Lines that contain "name" are to be copied from the material, every one of them.

RECORDS TO PROCESS
'''

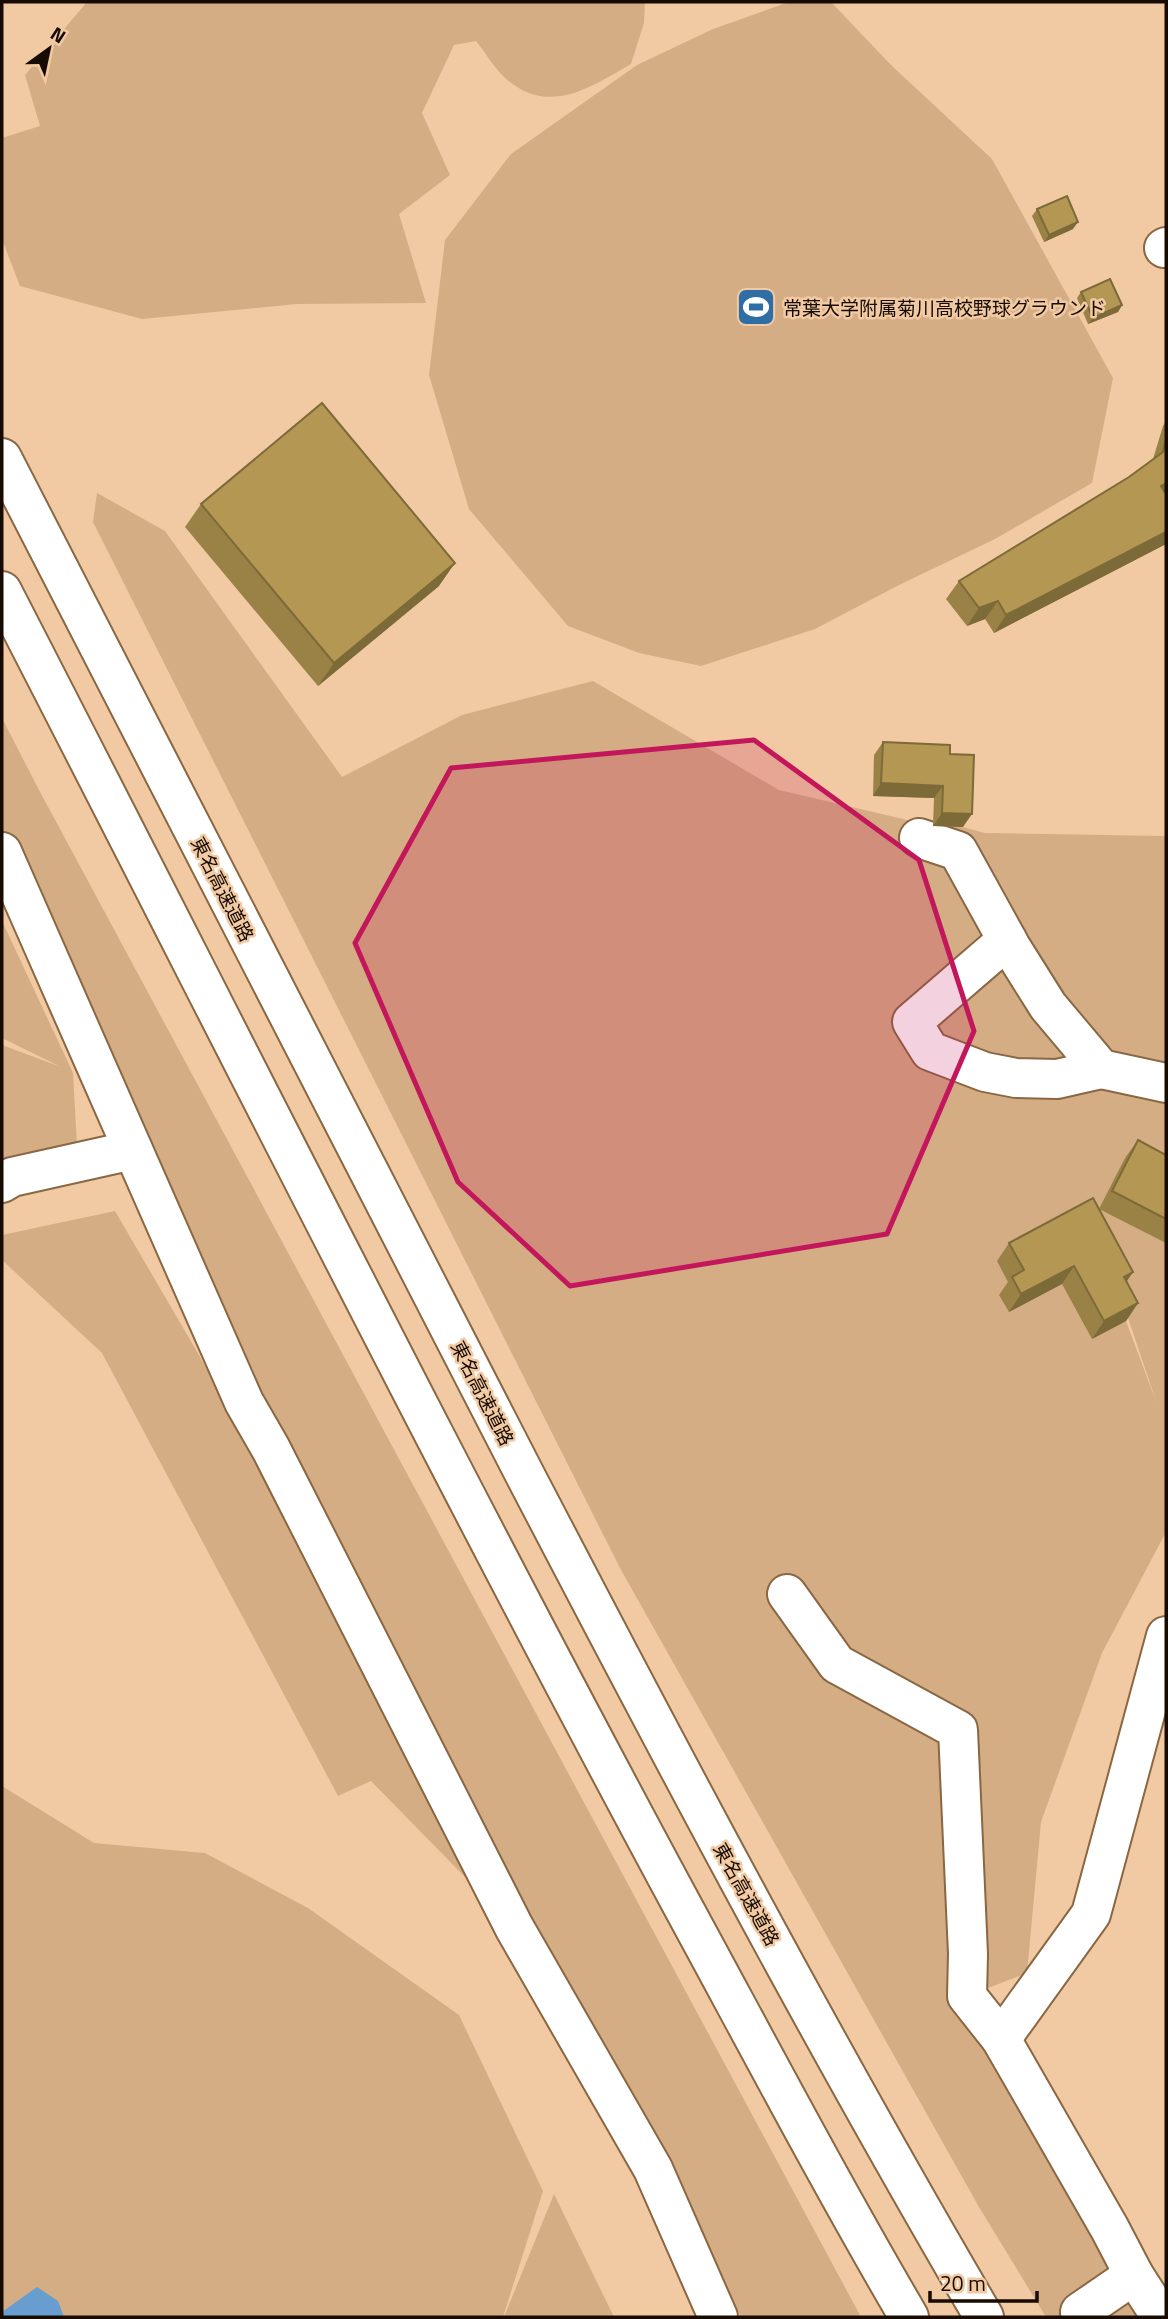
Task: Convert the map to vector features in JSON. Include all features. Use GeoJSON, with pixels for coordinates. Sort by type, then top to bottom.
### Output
{"type":"FeatureCollection","features":[{"type":"Feature","properties":{"kind":"main road","name":"東名高速道路"},"geometry":{"type":"LineString","coordinates":[[2,458],[406,1246],[665,1743],[903,2179],[984,2317]]}},
{"type":"Feature","properties":{"kind":"main road"},"geometry":{"type":"LineString","coordinates":[[2,591],[364,1301],[611,1773],[847,2211],[909,2317]]}},
{"type":"Feature","properties":{"kind":"main road"},"geometry":{"type":"LineString","coordinates":[[919,838],[958,851],[1007,940],[1048,1006],[1101,1069]]}},
{"type":"Feature","properties":{"kind":"main road"},"geometry":{"type":"LineString","coordinates":[[2,852],[244,1402],[271,1449],[514,1927],[653,2169],[718,2317]]}},
{"type":"Feature","properties":{"kind":"main road"},"geometry":{"type":"LineString","coordinates":[[1007,940],[912,1022],[930,1051],[985,1072],[1016,1078],[1057,1079],[1101,1069],[1166,1083]]}},
{"type":"Feature","properties":{"kind":"main road"},"geometry":{"type":"LineString","coordinates":[[2,1183],[12,1177],[133,1150]]}},
{"type":"Feature","properties":{"kind":"main road"},"geometry":{"type":"LineString","coordinates":[[787,1594],[837,1664],[958,1730],[968,1954],[967,1996],[1001,2039],[1134,2275],[1161,2317]]}},
{"type":"Feature","properties":{"kind":"main road"},"geometry":{"type":"LineString","coordinates":[[1001,2039],[1091,1914],[1164,1649]]}},
{"type":"Feature","properties":{"kind":"main road"},"geometry":{"type":"LineString","coordinates":[[1080,2312],[1134,2275]]}},
{"type":"Feature","properties":{"kind":"highlighted area"},"geometry":{"type":"Polygon","coordinates":[[[754,740],[919,860],[974,1031],[887,1234],[570,1286],[458,1182],[355,943],[451,768],[754,740]]]}},
{"type":"Feature","properties":{"kind":"shaded area"},"geometry":{"type":"Polygon","coordinates":[[[87,2],[645,2],[644,23],[631,64],[583,90],[567,95],[536,95],[519,88],[499,72],[476,41],[454,45],[422,113],[450,175],[399,214],[426,303],[297,304],[142,319],[20,286],[2,239],[2,138],[40,126],[25,75],[87,2]]]}},
{"type":"Feature","properties":{"kind":"shaded area","name":"常葉大学附属菊川高校野球グラウンド"},"geometry":{"type":"Polygon","coordinates":[[[789,2],[831,2],[891,65],[992,159],[1113,378],[1092,483],[995,539],[815,629],[701,666],[639,653],[568,626],[469,509],[429,375],[445,240],[511,154],[637,65],[713,29],[789,2]]]}},
{"type":"Feature","properties":{"kind":"shaded area"},"geometry":{"type":"Polygon","coordinates":[[[97,493],[165,531],[342,777],[462,715],[593,681],[779,790],[933,826],[963,827],[985,833],[1166,836],[1166,1532],[1102,1653],[1041,1822],[1027,1973],[967,1996],[1146,2317],[1046,2317],[979,2207],[620,1568],[93,522],[97,493]],[[1124,1306],[1126,1321],[1157,1404],[1124,1306]]]}},
{"type":"Feature","properties":{"kind":"shaded area"},"geometry":{"type":"Polygon","coordinates":[[[2,718],[861,2317],[741,2317],[514,1927],[371,1781],[338,1796],[102,1353],[2,1260],[2,1235],[115,1211],[380,1666],[2,849],[2,718]]]}},
{"type":"Feature","properties":{"kind":"shaded area"},"geometry":{"type":"Polygon","coordinates":[[[2,921],[73,1073],[77,1145],[2,1163],[2,1045],[61,1067],[2,1038],[2,921]]]}},
{"type":"Feature","properties":{"kind":"shaded area"},"geometry":{"type":"Polygon","coordinates":[[[2,1786],[94,1843],[205,1853],[308,1908],[459,2015],[543,2191],[503,2317],[2,2317],[2,1786]]]}},
{"type":"Feature","properties":{"kind":"shaded area"},"geometry":{"type":"Polygon","coordinates":[[[554,2194],[614,2317],[504,2317],[554,2194]]]}},
{"type":"Feature","properties":{"kind":"water"},"geometry":{"type":"Polygon","coordinates":[[[37,2287],[58,2301],[64,2317],[2,2317],[2,2312],[37,2287]]]}},
{"type":"Feature","properties":{"kind":"building"},"geometry":{"type":"Polygon","coordinates":[[[1067,196],[1078,222],[1049,235],[1037,209],[1067,196]]]}},
{"type":"Feature","properties":{"kind":"building"},"geometry":{"type":"Polygon","coordinates":[[[1110,279],[1122,305],[1093,318],[1081,292],[1110,279]]]}},
{"type":"Feature","properties":{"kind":"building"},"geometry":{"type":"Polygon","coordinates":[[[322,403],[455,563],[334,663],[201,504],[322,403]]]}},
{"type":"Feature","properties":{"kind":"building"},"geometry":{"type":"Polygon","coordinates":[[[1166,439],[1166,483],[1161,486],[1166,494],[1166,532],[1006,615],[998,601],[979,608],[959,581],[1129,477],[1163,452],[1166,439]]]}},
{"type":"Feature","properties":{"kind":"building"},"geometry":{"type":"Polygon","coordinates":[[[883,742],[950,745],[950,754],[974,755],[972,814],[942,813],[943,786],[881,783],[883,742]]]}},
{"type":"Feature","properties":{"kind":"building"},"geometry":{"type":"Polygon","coordinates":[[[1138,1140],[1166,1155],[1166,1219],[1112,1191],[1138,1140]]]}},
{"type":"Feature","properties":{"kind":"building"},"geometry":{"type":"Polygon","coordinates":[[[1093,1198],[1133,1272],[1124,1277],[1138,1303],[1104,1321],[1074,1266],[1021,1294],[1012,1277],[1024,1270],[1009,1243],[1093,1198]]]}},
{"type":"Feature","properties":{"kind":"place","name":"常葉大学附属菊川高校野球グラウンド"},"geometry":{"type":"Point","coordinates":[756,307]}}]}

'''

EXERCISE OUTPUT
{"type":"FeatureCollection","features":[{"type":"Feature","properties":{"kind":"main road","name":"東名高速道路"},"geometry":{"type":"LineString","coordinates":[[2,458],[406,1246],[665,1743],[903,2179],[984,2317]]}},
{"type":"Feature","properties":{"kind":"shaded area","name":"常葉大学附属菊川高校野球グラウンド"},"geometry":{"type":"Polygon","coordinates":[[[789,2],[831,2],[891,65],[992,159],[1113,378],[1092,483],[995,539],[815,629],[701,666],[639,653],[568,626],[469,509],[429,375],[445,240],[511,154],[637,65],[713,29],[789,2]]]}},
{"type":"Feature","properties":{"kind":"place","name":"常葉大学附属菊川高校野球グラウンド"},"geometry":{"type":"Point","coordinates":[756,307]}}]}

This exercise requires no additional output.